> **Exercise objective**:
Count all lines holding "ease" in the data below and say the number, nothing more.

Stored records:
##########

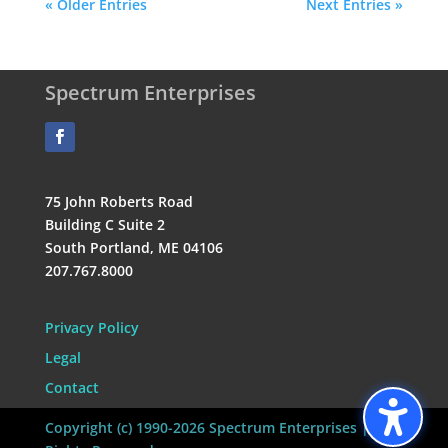
« Older Entries
Next Entries »
Spectrum Enterprises
75 John Roberts Road
Building C Suite 2
South Portland, ME 04106
207.767.8000
Privacy Policy
Legal
Contact
Copyright (c) 1990-2026 Spectrum Enterprises | All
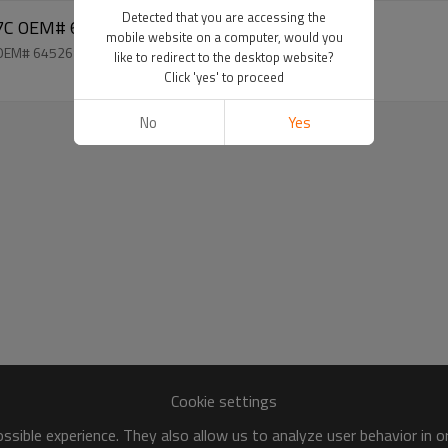
Detected that you are accessing the
 E60 7SEU17C OEM# 64526917859
mobile website on a computer, would you
 OEM# 64526917859
like to redirect to the desktop website?
Click 'yes' to proceed
No
Yes
Cookie settings
sible experience. They also allow us to analyze user behavior in 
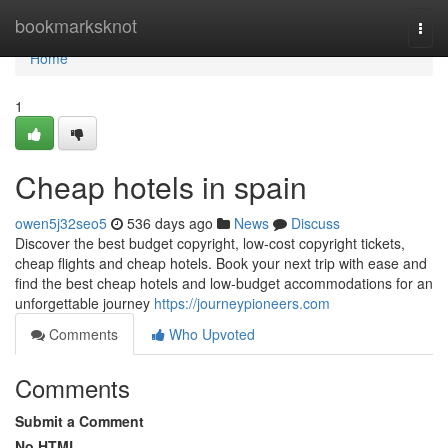
Home
bookmarksknot
Togg
navi
Home
1
Cheap hotels in spain
owen5j32seo5
536 days ago
News
Discuss
Discover the best budget copyright, low-cost copyright tickets,
cheap flights and cheap hotels. Book your next trip with ease and
find the best cheap hotels and low-budget accommodations for an
unforgettable journey
https://journeypioneers.com
Comments
Who Upvoted
Comments
Submit a Comment
No HTML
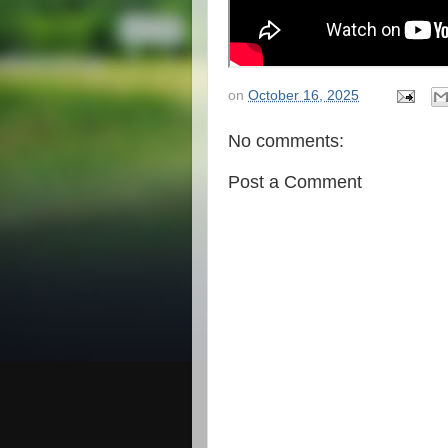
on
October 16, 2025
No comments:
Post a Comment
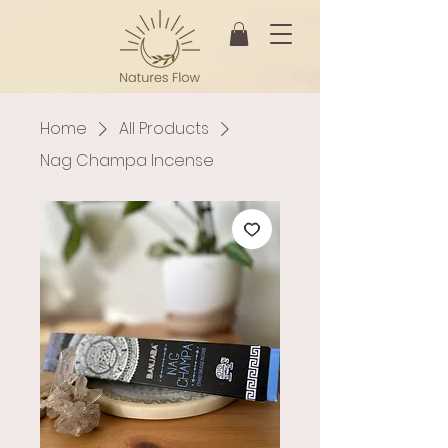
Home
All Products
Nag Champa Incense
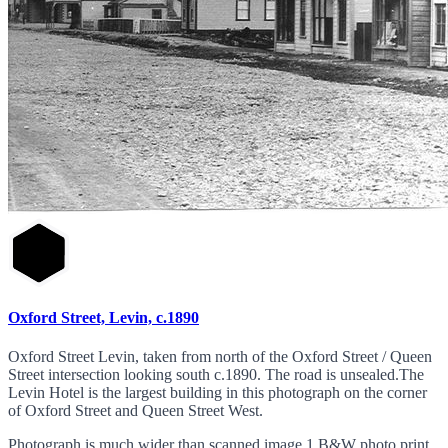
Oxford Street, Levin, c.1890
Oxford Street Levin, taken from north of the Oxford Street / Queen
Street intersection looking south c.1890. The road is unsealed.The
Levin Hotel is the largest building in this photograph on the corner
of Oxford Street and Queen Street West.
Photograph is much wider than scanned image 1 B&W photo print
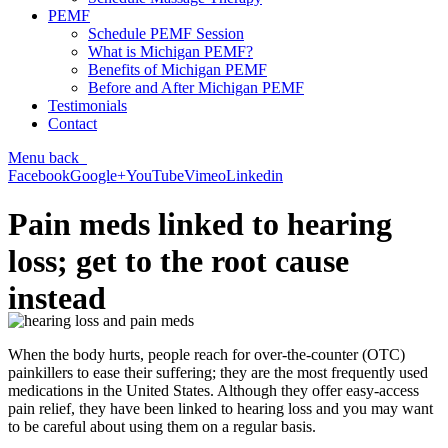
PEMF
Schedule PEMF Session
What is Michigan PEMF?
Benefits of Michigan PEMF
Before and After Michigan PEMF
Testimonials
Contact
Menu
back
Facebook
Google+
YouTube
Vimeo
Linkedin
Pain meds linked to hearing
loss; get to the root cause
instead
When the body hurts, people reach for over-the-counter (OTC)
painkillers to ease their suffering; they are the most frequently used
medications in the United States. Although they offer easy-access
pain relief, they have been linked to hearing loss and you may want
to be careful about using them on a regular basis.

##########

> **Problem solution**:
2